Harvard Business Review (HBR) published a study showing how diversity in the workplace can unlock innovation and drive market growth. By surveying 1,800 professionals in leadership positions they concluded that companies that presented leaders with 2D diversity are 45% more likely to report a growth in market share and 70% more likely to capture a new market.
Do I have your attention now? Good.
You might be wondering, what is 2D diversity? There are two types of diversity that humans can have. One is inherent (gender, sexual orientation, ethnicity, etc.) and the other one is acquired (whenever you live abroad, interact with people different from you, etc.). In the HBR experiment, a leader with 2D would qualify if they had three traits of each.
They found that when a leader understands and values diverse employees, they are 3.5 times more likely to contribute out-of-the-box ideas which in turn creates a company that is twice as likely to unleash value-driven insights.
In another HBR article, Rock and Grant discuss how diversity makes teams smarter. They claim that by working with people who are different from us challenges our brains to think in new ways and improve performance. It’s been proven that diverse teams focus more on facts, process information more carefully and are more innovative. They tend to be less biased and challenge their assumptions even more.

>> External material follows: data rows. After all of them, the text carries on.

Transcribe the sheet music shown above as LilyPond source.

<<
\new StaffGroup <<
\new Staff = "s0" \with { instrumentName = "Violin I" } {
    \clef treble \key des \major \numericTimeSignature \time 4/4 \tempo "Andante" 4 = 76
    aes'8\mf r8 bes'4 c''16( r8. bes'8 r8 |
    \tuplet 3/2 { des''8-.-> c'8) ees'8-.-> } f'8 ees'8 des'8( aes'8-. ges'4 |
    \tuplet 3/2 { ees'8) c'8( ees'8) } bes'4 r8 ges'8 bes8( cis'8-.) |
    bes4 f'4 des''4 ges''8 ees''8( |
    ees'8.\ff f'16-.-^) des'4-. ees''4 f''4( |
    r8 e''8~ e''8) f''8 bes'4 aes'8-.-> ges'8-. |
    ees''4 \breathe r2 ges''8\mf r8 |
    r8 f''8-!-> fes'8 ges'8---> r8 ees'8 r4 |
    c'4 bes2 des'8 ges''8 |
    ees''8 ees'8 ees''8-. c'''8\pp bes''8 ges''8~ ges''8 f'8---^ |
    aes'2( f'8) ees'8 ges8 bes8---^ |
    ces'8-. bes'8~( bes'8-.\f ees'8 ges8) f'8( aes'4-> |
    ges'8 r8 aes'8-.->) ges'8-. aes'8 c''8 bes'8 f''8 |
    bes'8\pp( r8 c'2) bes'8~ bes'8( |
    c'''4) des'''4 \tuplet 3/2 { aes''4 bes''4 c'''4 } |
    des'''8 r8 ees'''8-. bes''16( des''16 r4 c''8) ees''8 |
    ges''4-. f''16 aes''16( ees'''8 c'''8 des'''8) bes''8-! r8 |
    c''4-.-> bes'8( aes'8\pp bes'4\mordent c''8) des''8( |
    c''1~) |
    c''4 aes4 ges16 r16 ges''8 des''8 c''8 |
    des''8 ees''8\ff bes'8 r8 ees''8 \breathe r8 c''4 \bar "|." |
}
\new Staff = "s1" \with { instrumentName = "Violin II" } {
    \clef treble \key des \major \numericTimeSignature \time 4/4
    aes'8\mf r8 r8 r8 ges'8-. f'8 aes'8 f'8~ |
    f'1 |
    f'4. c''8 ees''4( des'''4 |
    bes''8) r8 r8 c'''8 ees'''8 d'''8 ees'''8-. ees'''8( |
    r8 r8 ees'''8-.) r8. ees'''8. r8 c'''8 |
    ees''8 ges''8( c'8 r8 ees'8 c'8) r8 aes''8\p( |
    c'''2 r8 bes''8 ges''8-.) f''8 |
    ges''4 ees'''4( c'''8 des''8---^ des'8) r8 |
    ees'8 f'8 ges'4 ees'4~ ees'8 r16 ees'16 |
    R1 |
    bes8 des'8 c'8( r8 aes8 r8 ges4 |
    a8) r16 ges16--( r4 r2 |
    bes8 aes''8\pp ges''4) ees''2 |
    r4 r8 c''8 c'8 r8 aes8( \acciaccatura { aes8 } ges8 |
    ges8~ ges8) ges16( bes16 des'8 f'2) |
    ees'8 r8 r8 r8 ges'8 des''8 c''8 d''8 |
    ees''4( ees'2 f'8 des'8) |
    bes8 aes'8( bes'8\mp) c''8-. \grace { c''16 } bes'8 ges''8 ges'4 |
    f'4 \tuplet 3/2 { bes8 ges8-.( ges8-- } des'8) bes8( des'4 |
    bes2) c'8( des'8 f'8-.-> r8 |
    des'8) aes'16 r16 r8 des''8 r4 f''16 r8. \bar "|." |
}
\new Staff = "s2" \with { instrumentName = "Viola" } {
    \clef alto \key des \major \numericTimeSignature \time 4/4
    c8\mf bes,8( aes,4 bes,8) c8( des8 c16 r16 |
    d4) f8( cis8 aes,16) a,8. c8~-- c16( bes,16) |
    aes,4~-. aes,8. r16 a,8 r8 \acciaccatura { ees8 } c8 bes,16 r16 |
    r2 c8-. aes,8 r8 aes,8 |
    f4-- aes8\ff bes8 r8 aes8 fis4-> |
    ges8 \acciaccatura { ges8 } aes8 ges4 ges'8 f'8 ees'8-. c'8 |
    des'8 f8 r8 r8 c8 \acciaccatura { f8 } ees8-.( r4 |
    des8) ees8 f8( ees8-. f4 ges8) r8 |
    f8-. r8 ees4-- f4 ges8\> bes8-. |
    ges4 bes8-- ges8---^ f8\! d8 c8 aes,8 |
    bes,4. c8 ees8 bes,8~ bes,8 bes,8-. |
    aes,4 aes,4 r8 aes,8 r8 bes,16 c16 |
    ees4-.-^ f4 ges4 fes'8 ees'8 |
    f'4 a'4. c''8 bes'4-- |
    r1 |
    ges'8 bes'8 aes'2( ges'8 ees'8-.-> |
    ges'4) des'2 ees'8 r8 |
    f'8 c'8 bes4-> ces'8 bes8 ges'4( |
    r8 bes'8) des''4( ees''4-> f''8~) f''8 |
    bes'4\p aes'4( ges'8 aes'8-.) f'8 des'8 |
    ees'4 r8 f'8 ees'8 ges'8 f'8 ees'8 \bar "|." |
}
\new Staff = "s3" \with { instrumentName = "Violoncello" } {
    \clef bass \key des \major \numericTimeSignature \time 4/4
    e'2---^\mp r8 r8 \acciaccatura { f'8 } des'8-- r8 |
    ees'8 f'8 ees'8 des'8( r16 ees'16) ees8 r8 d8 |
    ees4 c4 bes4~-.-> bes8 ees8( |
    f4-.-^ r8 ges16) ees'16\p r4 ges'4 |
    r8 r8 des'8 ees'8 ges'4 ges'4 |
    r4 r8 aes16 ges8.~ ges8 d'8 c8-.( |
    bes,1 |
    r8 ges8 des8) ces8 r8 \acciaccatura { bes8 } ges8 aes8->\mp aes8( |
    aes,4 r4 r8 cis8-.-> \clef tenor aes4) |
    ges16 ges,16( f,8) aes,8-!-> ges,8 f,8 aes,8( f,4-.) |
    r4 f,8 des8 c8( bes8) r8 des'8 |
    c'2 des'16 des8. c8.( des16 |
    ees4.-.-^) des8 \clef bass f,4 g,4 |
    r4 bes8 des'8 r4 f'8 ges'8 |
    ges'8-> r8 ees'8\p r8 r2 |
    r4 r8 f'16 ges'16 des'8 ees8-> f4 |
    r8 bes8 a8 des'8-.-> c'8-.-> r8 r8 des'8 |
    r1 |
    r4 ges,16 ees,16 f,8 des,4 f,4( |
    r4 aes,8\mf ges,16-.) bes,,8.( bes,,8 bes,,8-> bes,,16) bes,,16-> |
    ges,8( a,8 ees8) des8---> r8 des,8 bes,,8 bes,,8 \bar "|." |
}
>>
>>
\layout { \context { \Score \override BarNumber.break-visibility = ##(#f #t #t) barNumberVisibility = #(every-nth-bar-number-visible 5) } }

For our readers who are familiar with Scrum and have taken part in a poker sizing session, your head might be nodding in agreeance right now. There are so many tacit assumptions around a user story that unless discussed and challenged, teams would never be able to arrive to a consensus around the effort involved in it. For those who haven’t adopted Scrum (yet!), here is one of the dangers of having a unilateral view on how much effort would be involved in delivering a “certain” solution.
If assumptions remain unchecked the result could be that infamous rubber tire hanging from a tree instead of the rollercoaster you’ve been dreaming of. Not to mention the very inaccurate effort forecast that will keep your Project Manager very busy updating the Gantt chart. In these cases, I am confident that you would feel more confident partnering with a diverse, capable and empowered team before your solution is built and delivered.
It’s no coincidence that the biggest economic hubs have diversity in common. Think London, New York City, Singapore, Hong Kong and Sydney. Studies like Nathan & Lee’s have linked diversity with economic performance and social benefits. It confirms not only that teams with diverse leadership are more innovative, but also they have a positive correlation with entrepreneurship and are more likely to reach out to a more cosmopolitan population as potential clients.
Here at ProQuest, we are a team of 24 professionals representing over 14 different countries. We might take a little longer to achieve consensus on the path to follow as we challenge each other and think of alternative ways of doing things. The results are innovative solutions to bring our customers’ visions to life by unleashing the power of Salesforce.